Muraglitazar

Clinical data
- Other names: 2-[(4-Methoxyphenoxy)carbonyl-[[4-[2-(5-methyl-2-phenyl-1,3-oxazol-4-yl)ethoxy]phenyl]methyl]amino]acetic acid
- ATC code: None;

Legal status
- Legal status: Development terminated;

Identifiers
- IUPAC name N-[(4-Methoxyphenoxy)carbonyl]-N-{4-[2-(5-methyl-2-phenyl-1,3-oxazol-4-yl)ethoxy]benzyl}glycine;
- CAS Number: 331741-94-7;
- PubChem CID: 206044;
- ChemSpider: 178524;
- UNII: W1MKM70WQI;
- KEGG: D05091;
- ChEMBL: ChEMBL557580;
- CompTox Dashboard (EPA): DTXSID9057719 ;

Chemical and physical data
- Formula: C_{29}H_{28}N_{2}O_{7}
- Molar mass: 516.550 g·mol^{−1}
- 3D model (JSmol): Interactive image;
- SMILES CC1=C(N=C(O1)C2=CC=CC=C2)CCOC3=CC=C(C=C3)CN(CC(=O)O)C(=O)OC4=CC=C(C=C4)OC;
- InChI InChI=1S/C29H28N2O7/c1-20-26(30-28(37-20)22-6-4-3-5-7-22)16-17-36-24-10-8-21(9-11-24)18-31(19-27(32)33)29(34)38-25-14-12-23(35-2)13-15-25/h3-15H,16-19H2,1-2H3,(H,32,33); Key:IRLWJILLXJGJTD-UHFFFAOYSA-N;

= Muraglitazar =

Chemical compound

Muraglitazar (proposed tradename Pargluva) is a dual peroxisome proliferator-activated receptor agonist with affinity to PPARα and PPARγ.

The drug had completed phase III clinical trials, however in May 2006 Bristol-Myers Squibb announced that it had discontinued further development.

Data on muraglitazar is relatively sparse due to the brief introduction and subsequent abandonment of this agent. One double-blind randomized clinical trial comparing muraglitazar and pioglitazone found that the effects of the former were favourable in terms of HDL-C increase, decrease in total cholesterol, apolipoprotein B, triglycerides and a greater reduction in HbA_{1c} (p <0.0001 for all comparisons). However, the muraglitazar group had a higher all-cause mortality, greater incidence of edema and heart failure and more weight gain compared to the pioglitazone group.

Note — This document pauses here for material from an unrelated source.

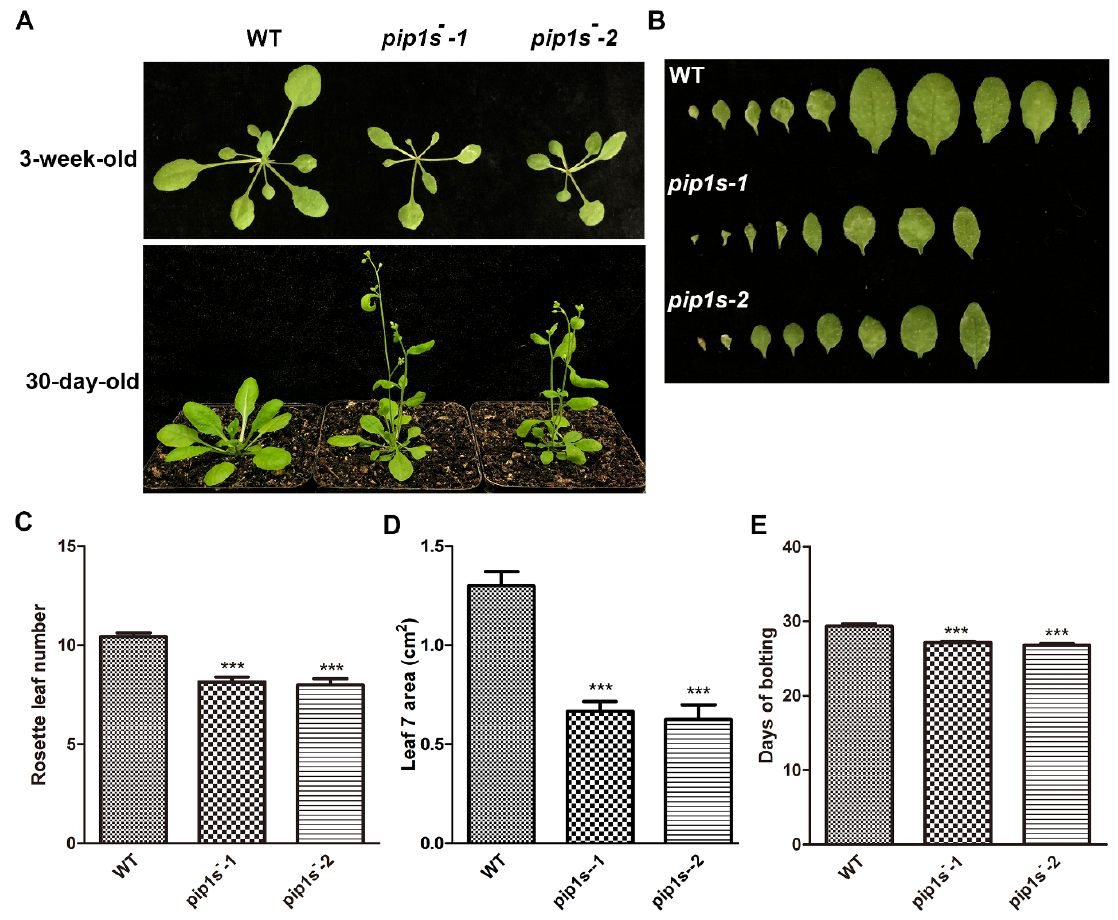
Figure 2. The pip1s – mutants are defective in vegetative growth in Arabidopsis . ( A ) The growth phenotypes of the WT, pip1s – -1 and pip1s – -2 plants. The 10-day-old seedlings grown on 1/2 MS plates were transplanted to soil and grown at 22 °C with 16 h/8 h light/dark. Photographs were captured 30 days or 3 weeks after transplantation. ( B ) Morphological phenotype of the leaves of 3-week-old WT, pip1s – -1 and pip1s – -2 plants. ( C ) Number of rosette leaves produced per plant of the WT, pip1s – -1 and pip1s – -2 plants after transplanted for 3 weeks. ( D ) The area of the seventh rosette leaf of the WT, pip1s – -1 and pip1s – -2 plants after transplanted for 3 weeks. The area was determined with ImageJ software. ( E ) Days to start bolting of the WT, pip1s – -1 and pip1s – -2 plants. Bars represent the means ± SD of three biological replicates. Significant differences were determined by one-way analysis of variance (ANOVA) followed by Duncan’s multiple range test (*** p < 0.0001).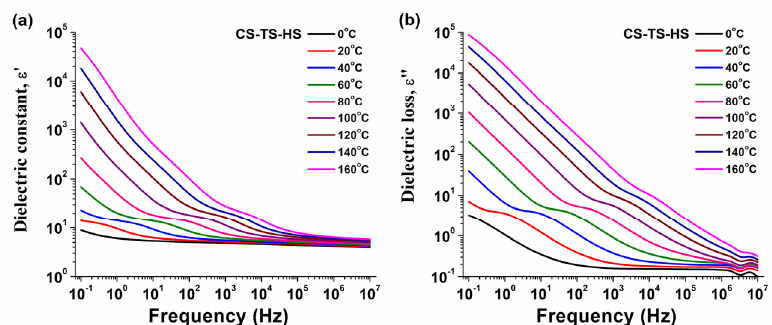
Figure 6. Evolution of the dielectric constant ( a ) and of the dielectric loss with frequency ( b ) for dry CS-TS-HS composite membrane.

A meta-analysis of the phase II and III clinical trials of muraglitazar revealed that it was associated with a greater incidence of myocardial infarction, stroke, transient ischemic attacks and congestive heart failure (CHF) when compared to placebo or pioglitazone.